Is world peace possible? I would like to think so. That would be an ideal or a vision of mine, of everyone’s—of John Lennon’s. But unfortunately, in the complex world we live in, with the competing agendas, and when we have strong states and weak states, you have issues. With the gulf between rich and poor between countries and within countries, people are being left behind. It’s inequality that needs to be resolved. You just have to look to the U.S. and the inequality around health care, race, class and so on—unless that is sorted out, we’re not going to have peace.
You don’t have to have something drop on your head to not be in peace. You might be abused, there’s human trafficking, you might be enslaved in the 21st century.
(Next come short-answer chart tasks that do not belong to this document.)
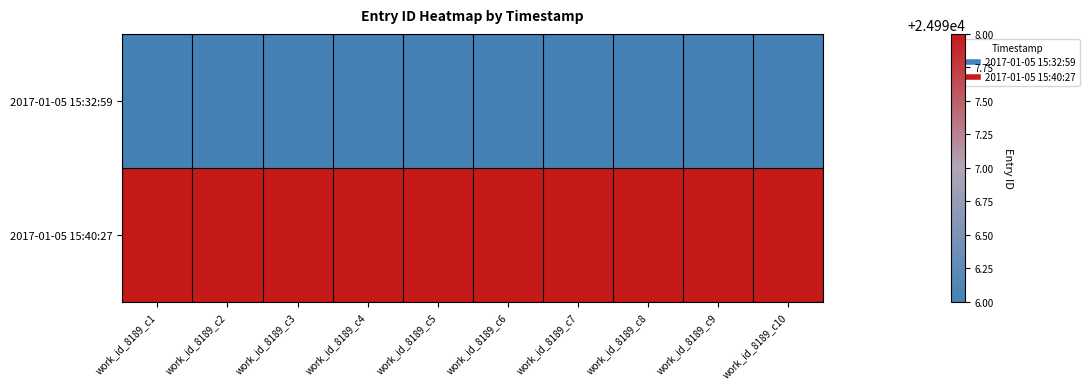

Reading left to right, list all the values displayed in this chart.

2017-01-05 15:32:59: work_id_8189_c1=24996	work_id_8189_c2=24996	work_id_8189_c3=24996	work_id_8189_c4=24996	work_id_8189_c5=24996	work_id_8189_c6=24996	work_id_8189_c7=24996	work_id_8189_c8=24996	work_id_8189_c9=24996	work_id_8189_c10=24996
2017-01-05 15:40:27: work_id_8189_c1=24998	work_id_8189_c2=24998	work_id_8189_c3=24998	work_id_8189_c4=24998	work_id_8189_c5=24998	work_id_8189_c6=24998	work_id_8189_c7=24998	work_id_8189_c8=24998	work_id_8189_c9=24998	work_id_8189_c10=24998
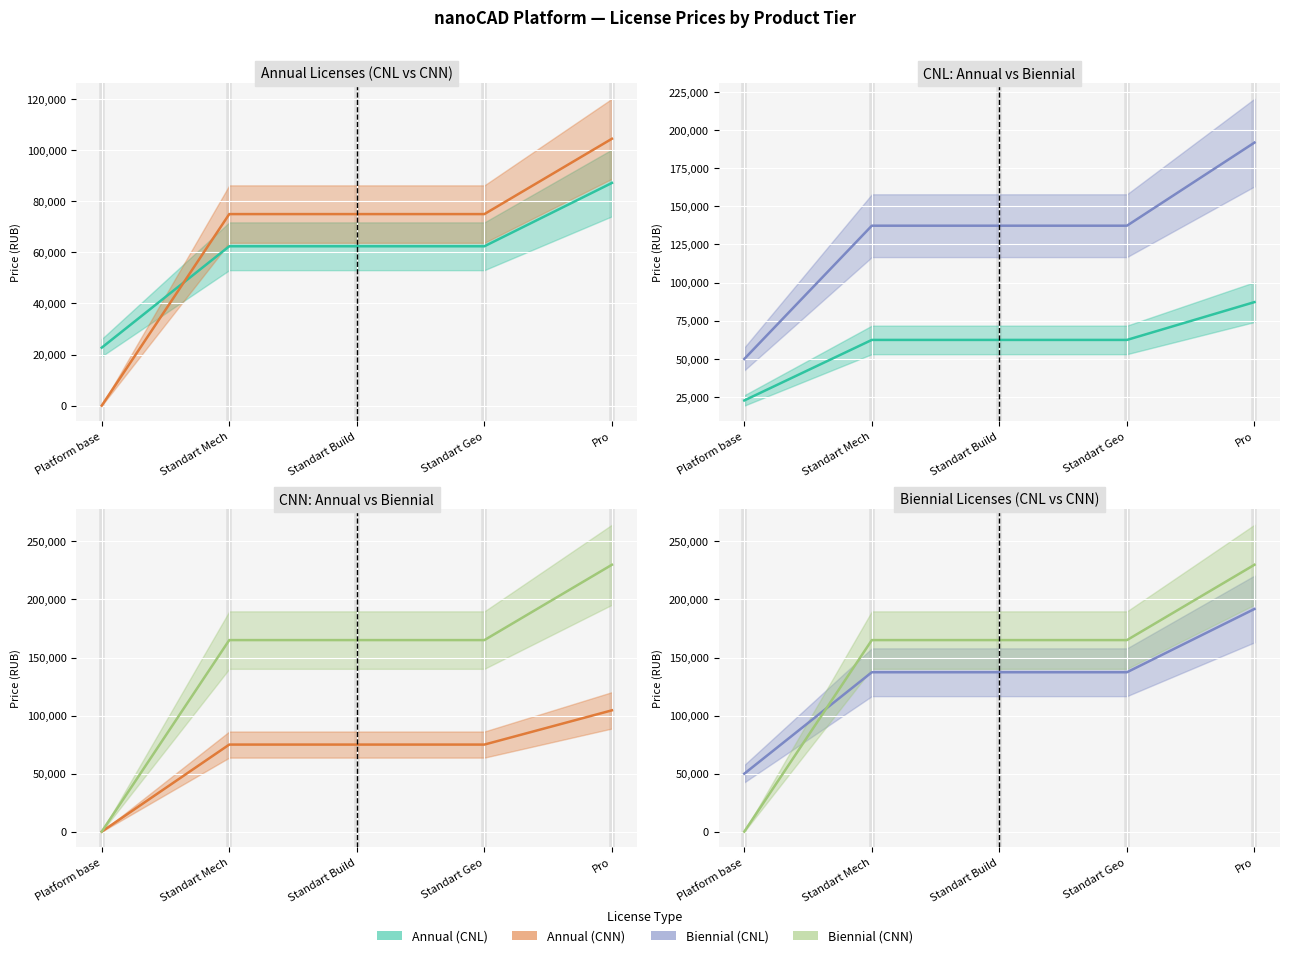

True or false: Annual (CNL) and Biennial (CNL) cross at least once.

False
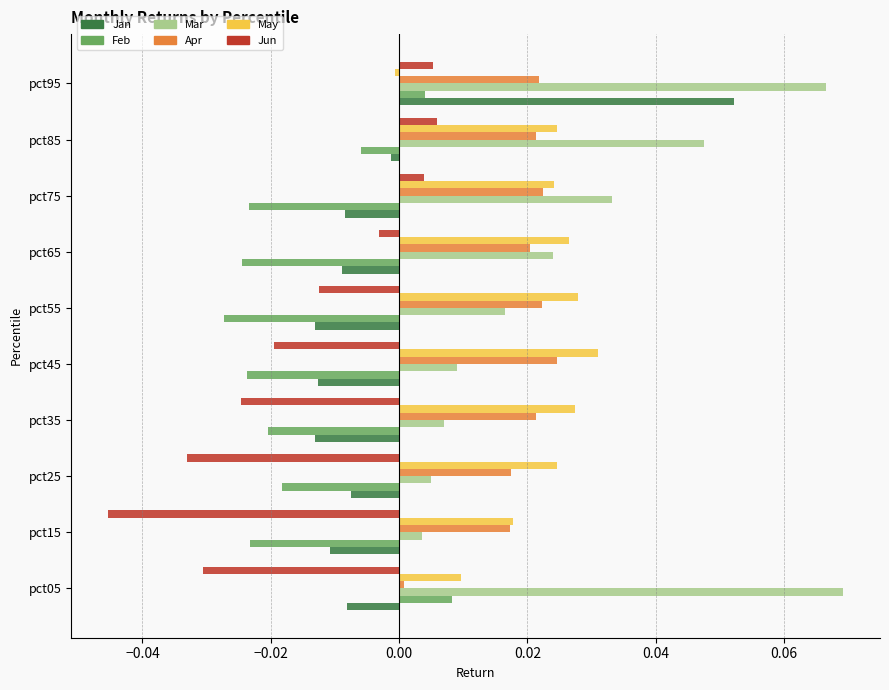

What are all the series names shown in the legend?

Jan, Feb, Mar, Apr, May, Jun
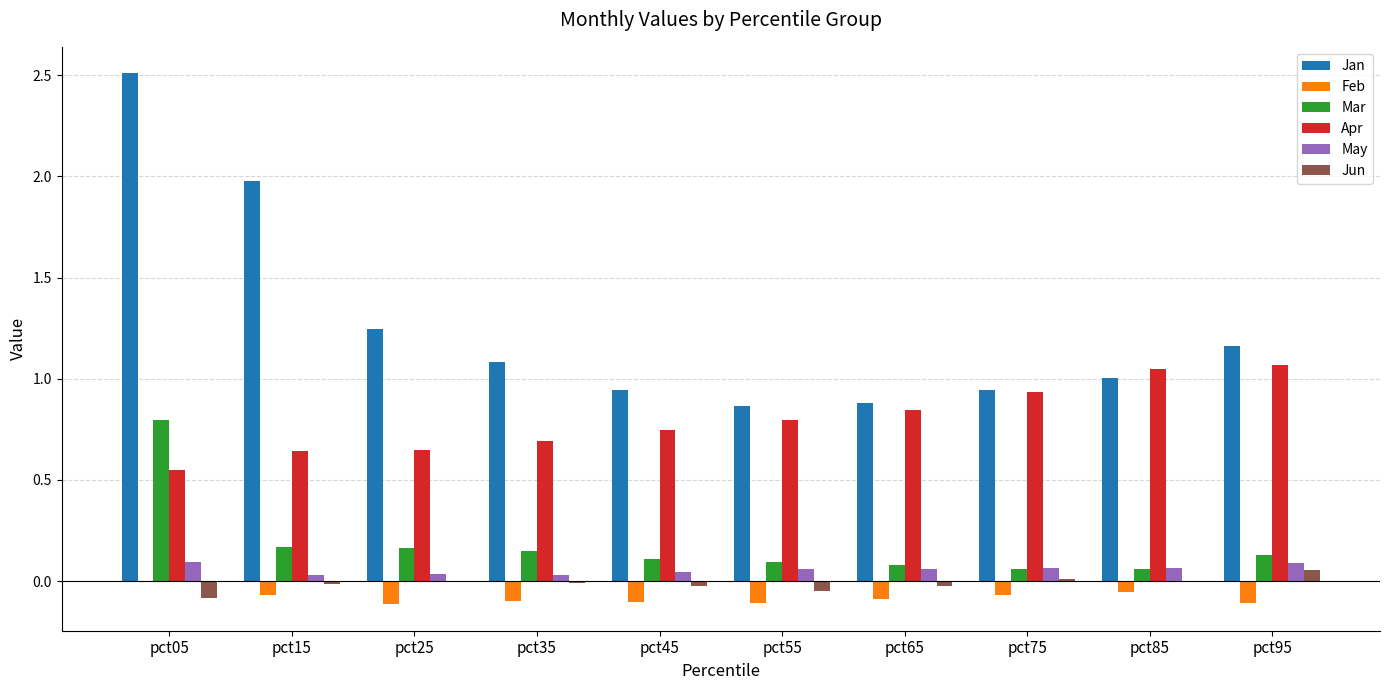

Is the value of Apr at pct75 greater than the value of Mar at pct95?

Yes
My parents emigrated from Germany. My grandfather was killed in the Second World War. My parents were teenagers when it ended. They grew up with bombs raining down on them, through no fault of their own. It was the adults making the problems, not the kids. They were just kids.
I remember this real melting pot in the geography department at the U of M. It was really on the cutting-edge of international development work. We worked on floods and population growth in Bangladesh. That’s what got me interested in doing international work. There were seven or eight PhD students from Africa and Bangladesh. We used to all eat together, trying different traditional foods. We’d sit on the floor, eat with our hands, chicken and fish with curry. It gave me a sense of where they were from, what their lives were about.
I tell my kids to look around. To do something interesting, yes, but also to do something that is meaningful to others. They grew up overseas and understand the world is a big place.